=== TASK DESCRIPTION ===
Copy out every line in the records below that contains the word "True".

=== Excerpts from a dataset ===
☆ ☆ ☆ ☆ ☆

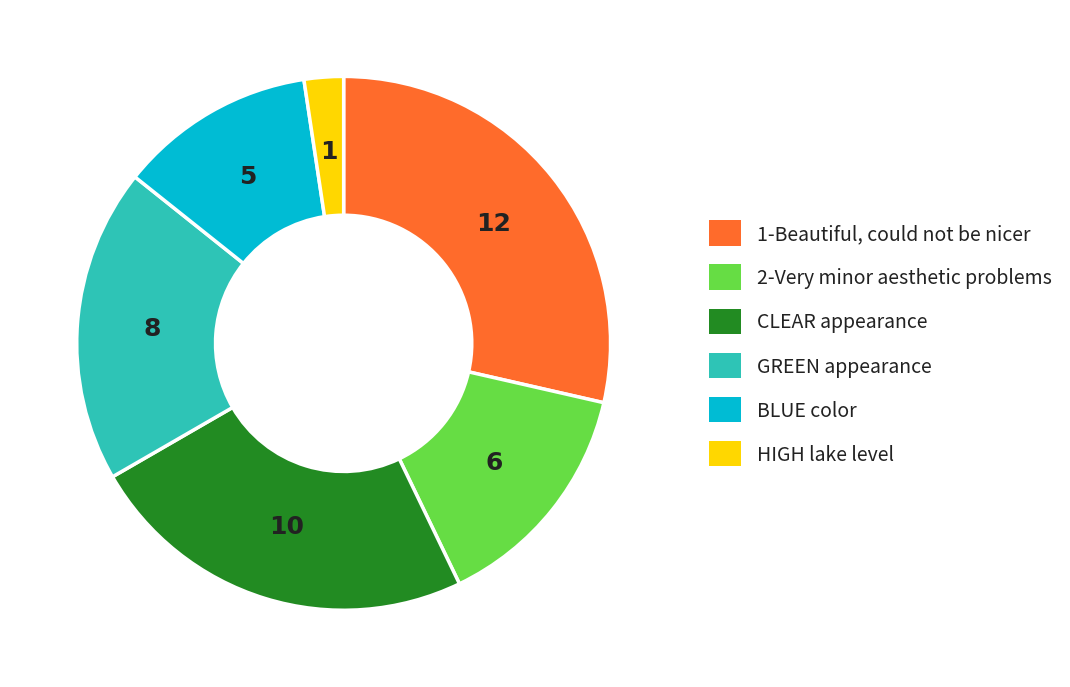

How many slices are in this pie chart?

6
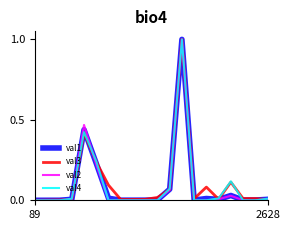

Which series has the largest total across all categories?

val3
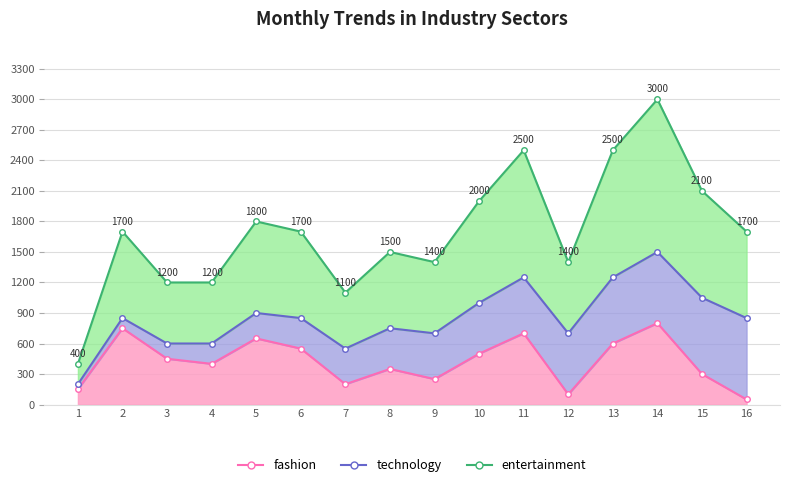

What is the minimum value shown in the chart?

50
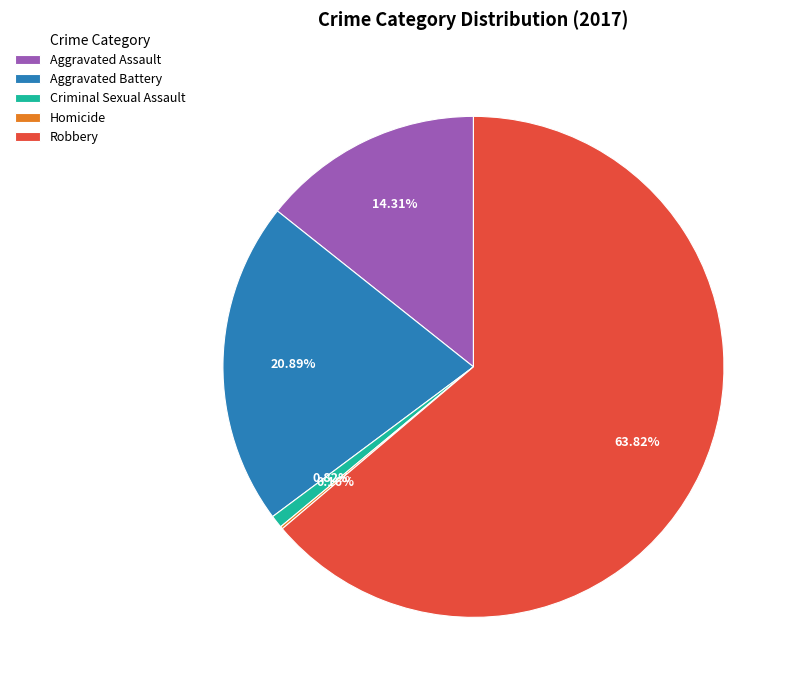

What percentage is the Criminal Sexual Assault slice, to the nearest percent?

1%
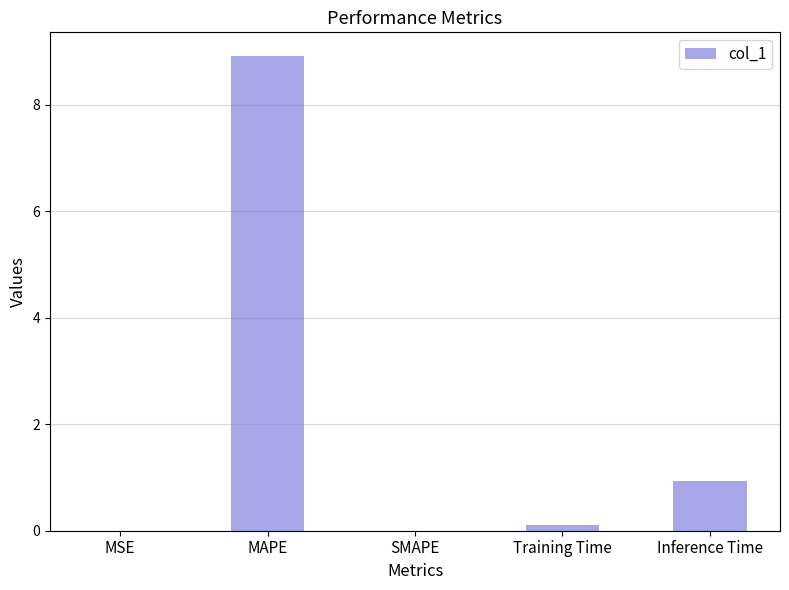

The chart shows a value of 0.0 at MSE. True or false?

True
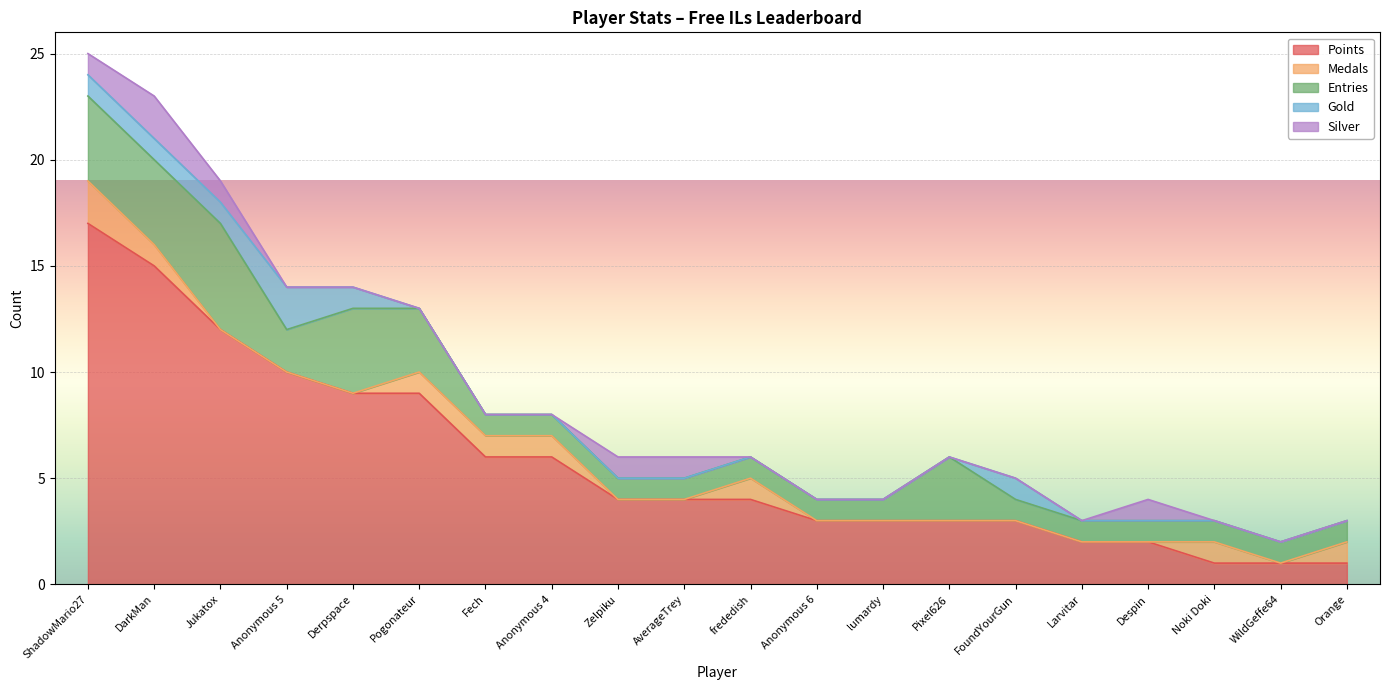

True or false: Entries has more than 2 points higher than both neighbors.

True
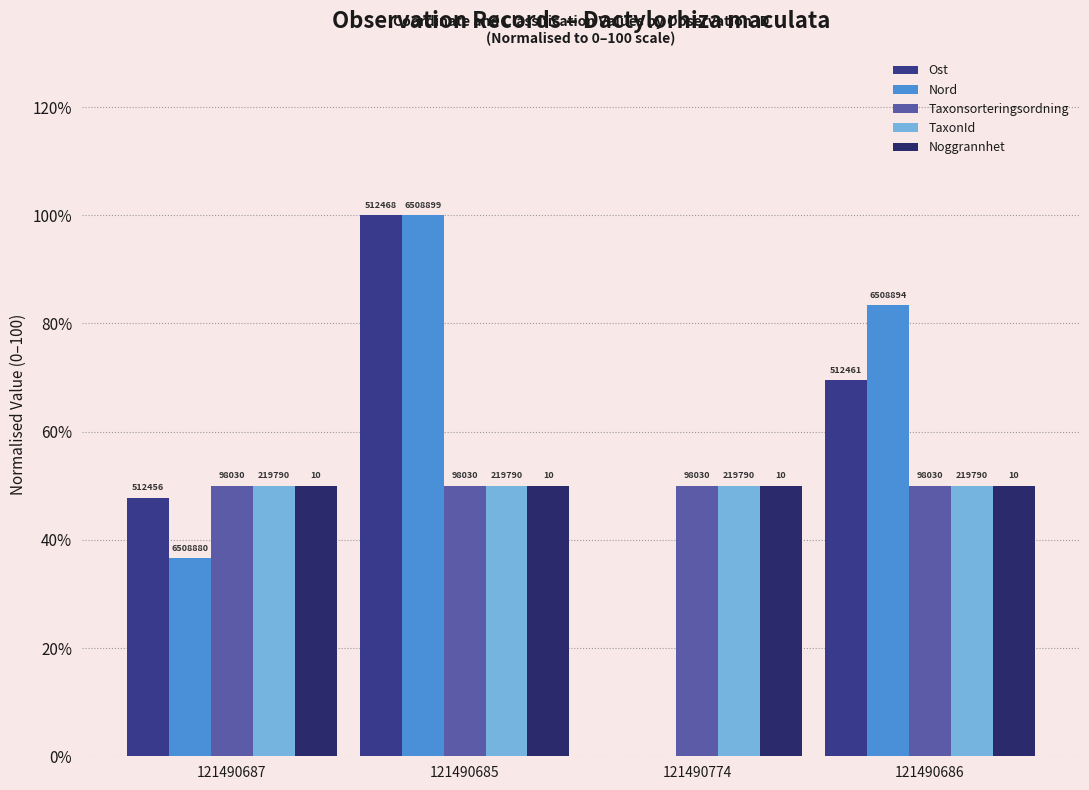

How many groups of bars are there?

4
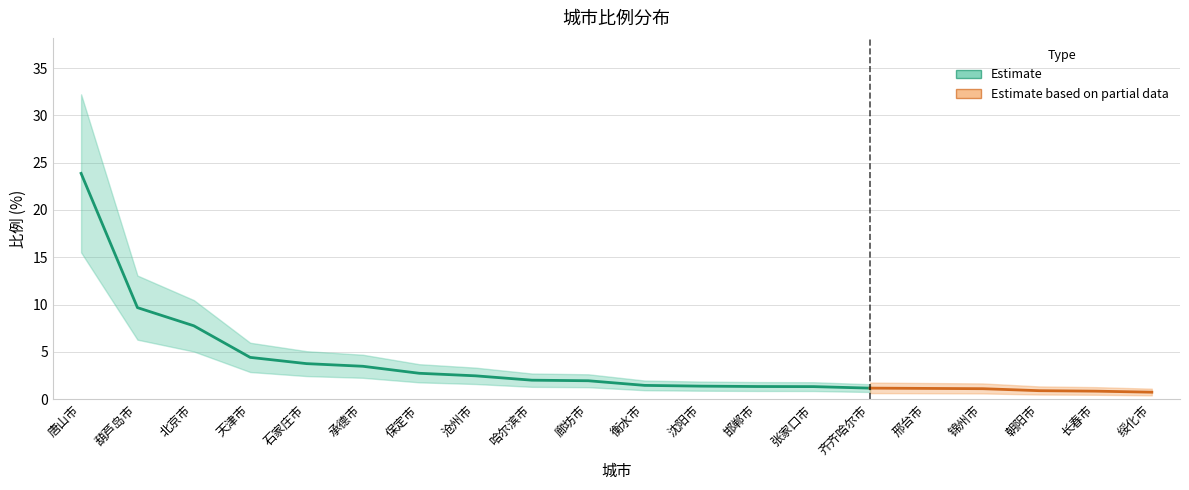

Approximately how many times larger is the value at 齐齐哈尔市 compared to 哈尔滨市?

0.6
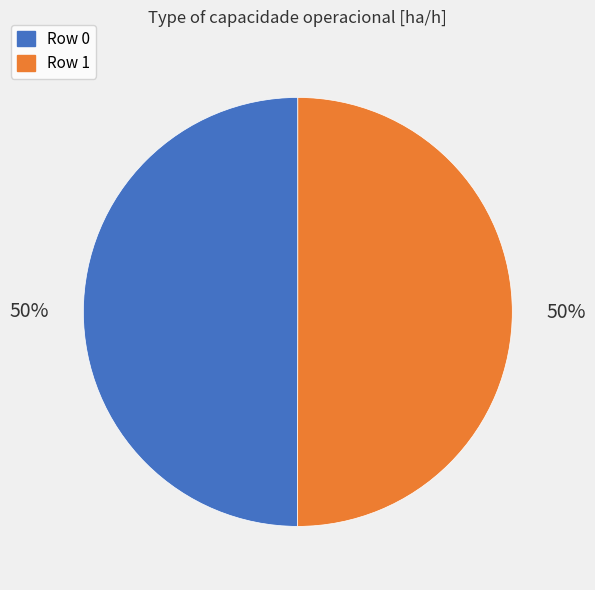

To the nearest percent, what is the average slice percentage?

50%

☆ ☆ ☆ ☆ ☆

=== RESPONSE BELOW ===
The chart shows a value of 0.0 at MSE. True or false?
True
True or false: Entries has more than 2 points higher than both neighbors.
True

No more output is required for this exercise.